To illustrate the design concept, the default model is implemented as a stack of two other components. At the base of the stack is a RawData model that will refer to the instrumented object load timings recorded by the system during preceding execution. Layered on that is a vt::vrt:collection::balance::NaivePersistence model that queries the underlying RawData model for the times taken in the most recent phase, and returns those same times as its prediction of the times those objects will take in all future phases.

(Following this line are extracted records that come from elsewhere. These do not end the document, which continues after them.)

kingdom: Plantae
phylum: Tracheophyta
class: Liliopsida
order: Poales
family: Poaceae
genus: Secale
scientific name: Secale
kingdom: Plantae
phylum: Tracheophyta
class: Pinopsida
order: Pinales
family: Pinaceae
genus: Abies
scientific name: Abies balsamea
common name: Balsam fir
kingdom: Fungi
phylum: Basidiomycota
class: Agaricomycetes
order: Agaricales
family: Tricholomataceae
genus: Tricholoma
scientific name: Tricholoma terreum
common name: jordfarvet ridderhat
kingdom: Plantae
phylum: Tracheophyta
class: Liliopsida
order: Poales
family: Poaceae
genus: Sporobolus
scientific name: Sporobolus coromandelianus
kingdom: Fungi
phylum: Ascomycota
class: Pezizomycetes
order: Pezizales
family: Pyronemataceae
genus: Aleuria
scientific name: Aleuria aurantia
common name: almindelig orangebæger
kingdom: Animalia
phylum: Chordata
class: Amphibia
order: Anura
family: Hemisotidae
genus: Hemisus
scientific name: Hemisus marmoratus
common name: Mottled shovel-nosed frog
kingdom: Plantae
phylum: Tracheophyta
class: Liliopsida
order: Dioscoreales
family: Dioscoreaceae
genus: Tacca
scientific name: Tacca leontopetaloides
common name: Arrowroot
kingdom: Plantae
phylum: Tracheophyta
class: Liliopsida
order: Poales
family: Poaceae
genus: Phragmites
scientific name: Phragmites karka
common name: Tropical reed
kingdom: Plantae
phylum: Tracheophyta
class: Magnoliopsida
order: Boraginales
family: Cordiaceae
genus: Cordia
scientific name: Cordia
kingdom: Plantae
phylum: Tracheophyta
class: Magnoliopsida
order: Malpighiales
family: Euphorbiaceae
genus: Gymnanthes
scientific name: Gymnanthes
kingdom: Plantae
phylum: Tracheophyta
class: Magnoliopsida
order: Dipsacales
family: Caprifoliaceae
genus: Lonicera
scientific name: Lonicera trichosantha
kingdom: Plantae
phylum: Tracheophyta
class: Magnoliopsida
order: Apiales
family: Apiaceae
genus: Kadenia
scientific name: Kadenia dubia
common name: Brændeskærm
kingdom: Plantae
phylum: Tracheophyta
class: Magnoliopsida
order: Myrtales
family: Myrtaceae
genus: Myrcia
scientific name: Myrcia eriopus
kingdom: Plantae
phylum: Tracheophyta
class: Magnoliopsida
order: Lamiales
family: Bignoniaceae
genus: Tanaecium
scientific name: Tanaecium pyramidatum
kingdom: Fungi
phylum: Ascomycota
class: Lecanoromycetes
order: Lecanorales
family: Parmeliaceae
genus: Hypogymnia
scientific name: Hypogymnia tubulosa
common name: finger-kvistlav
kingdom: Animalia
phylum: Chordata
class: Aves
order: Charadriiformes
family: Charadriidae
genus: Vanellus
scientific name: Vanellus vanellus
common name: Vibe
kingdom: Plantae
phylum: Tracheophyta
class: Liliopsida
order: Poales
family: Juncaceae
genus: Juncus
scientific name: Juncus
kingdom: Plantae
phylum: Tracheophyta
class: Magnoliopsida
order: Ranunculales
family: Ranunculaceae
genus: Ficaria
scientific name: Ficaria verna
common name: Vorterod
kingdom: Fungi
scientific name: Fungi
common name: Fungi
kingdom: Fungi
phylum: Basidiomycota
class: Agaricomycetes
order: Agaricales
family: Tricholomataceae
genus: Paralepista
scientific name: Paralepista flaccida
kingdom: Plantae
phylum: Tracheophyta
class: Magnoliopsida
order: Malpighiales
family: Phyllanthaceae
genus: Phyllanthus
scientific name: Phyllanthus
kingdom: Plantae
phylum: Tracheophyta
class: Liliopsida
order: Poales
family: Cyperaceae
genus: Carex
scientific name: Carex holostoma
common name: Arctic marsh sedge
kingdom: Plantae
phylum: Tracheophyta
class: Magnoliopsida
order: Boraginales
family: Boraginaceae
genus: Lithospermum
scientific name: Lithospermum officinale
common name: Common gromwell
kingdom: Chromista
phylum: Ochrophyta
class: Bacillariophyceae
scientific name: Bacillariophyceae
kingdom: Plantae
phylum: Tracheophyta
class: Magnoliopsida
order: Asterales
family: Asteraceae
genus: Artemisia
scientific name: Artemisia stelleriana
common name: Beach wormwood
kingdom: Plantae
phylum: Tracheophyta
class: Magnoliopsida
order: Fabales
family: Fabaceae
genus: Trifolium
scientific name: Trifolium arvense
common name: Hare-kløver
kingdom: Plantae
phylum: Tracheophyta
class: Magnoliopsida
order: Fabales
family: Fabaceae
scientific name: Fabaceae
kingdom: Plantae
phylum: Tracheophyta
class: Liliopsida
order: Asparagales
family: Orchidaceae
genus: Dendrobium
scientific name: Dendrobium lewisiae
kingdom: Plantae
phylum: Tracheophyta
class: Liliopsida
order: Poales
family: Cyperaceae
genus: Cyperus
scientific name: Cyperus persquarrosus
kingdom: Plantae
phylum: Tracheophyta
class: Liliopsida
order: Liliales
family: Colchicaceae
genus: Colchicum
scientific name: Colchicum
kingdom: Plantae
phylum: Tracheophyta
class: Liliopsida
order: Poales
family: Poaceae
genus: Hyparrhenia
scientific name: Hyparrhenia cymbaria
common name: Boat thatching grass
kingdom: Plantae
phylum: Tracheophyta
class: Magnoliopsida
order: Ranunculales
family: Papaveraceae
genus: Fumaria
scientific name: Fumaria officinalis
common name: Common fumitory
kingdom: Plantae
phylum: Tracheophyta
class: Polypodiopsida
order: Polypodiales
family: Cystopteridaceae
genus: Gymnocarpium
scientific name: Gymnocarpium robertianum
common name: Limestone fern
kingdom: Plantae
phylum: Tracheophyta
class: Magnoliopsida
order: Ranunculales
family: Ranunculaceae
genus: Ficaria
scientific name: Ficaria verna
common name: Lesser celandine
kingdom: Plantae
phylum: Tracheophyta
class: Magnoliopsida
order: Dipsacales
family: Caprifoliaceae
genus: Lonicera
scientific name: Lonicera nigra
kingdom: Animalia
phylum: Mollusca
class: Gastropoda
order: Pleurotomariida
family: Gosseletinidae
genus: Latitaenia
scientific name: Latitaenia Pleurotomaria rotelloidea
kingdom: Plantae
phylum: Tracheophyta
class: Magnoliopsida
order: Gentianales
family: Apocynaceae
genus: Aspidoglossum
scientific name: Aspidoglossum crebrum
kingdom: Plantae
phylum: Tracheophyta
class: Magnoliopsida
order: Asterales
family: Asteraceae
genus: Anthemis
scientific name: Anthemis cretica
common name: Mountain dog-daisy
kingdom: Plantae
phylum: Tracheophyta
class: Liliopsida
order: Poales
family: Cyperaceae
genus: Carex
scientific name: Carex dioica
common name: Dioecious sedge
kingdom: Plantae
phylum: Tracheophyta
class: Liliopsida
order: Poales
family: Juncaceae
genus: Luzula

The full set of load model classes provided with vt is as follows

Load ModelDescriptionReference
Utilities
LoadModelPure virtual interface class, which the following implementvt::vrt::collection::balance::LoadModel
ComposedModelA convenience class for most implementations to inherit from, that passes unmodified calls through to an underlying model instancevt::vrt::collection::balance::ComposedModel
RawDataReturns historical data only, from the measured timesvt::vrt::collection::balance::RawData
TransformersTransforms the values computed by the composed model(s), agnostic to whether a query refers to a past or future phase
NormWhen asked for a WHOLE_PHASE value, computes a specified l-norm over all subphasesvt::vrt::collection::balance::Norm
SelectSubphasesFilters and remaps the subphases with data present in the underlying modelvt::vrt::collection::balance::SelectSubphases
CommOverheadAdds a specified amount of imputed 'system overhead' time to each object's work based on the number of messages receivedvt::vrt::collection::balance::CommOverhead
PerCollectionMaintains a set of load models associated with different collection instances, and passes queries for an object through to the model corresponding to its collectionvt::vrt::collection::balance::PerCollection
PredictorsComputes values for future phase queries, and passes through past phase queries
NaivePersistencePasses through historical queries, and maps all future queries to the most recent past phasevt::vrt::collection::balance::NaivePersistence
PersistenceMedianLastNSimilar to NaivePersistence, except that it predicts based on a median over the N most recent phasesvt::vrt::collection::balance::PersistenceMedianLastN
LinearModelComputes a linear regression over on object's loads from a number of recent phasesvt::vrt::collection::balance::LinearModel
MultiplePhasesComputes values for future phases based on sums of the underlying model's predictions for N corresponding future phasesvt::vrt::collection::balance::MultiplePhases

All of the provided load balancers described in the previous section require that the installed load model provide responses to future phase queries for at least PhaseOffset::NEXT_PHASE (i.e. 0), as the Predictors described above do.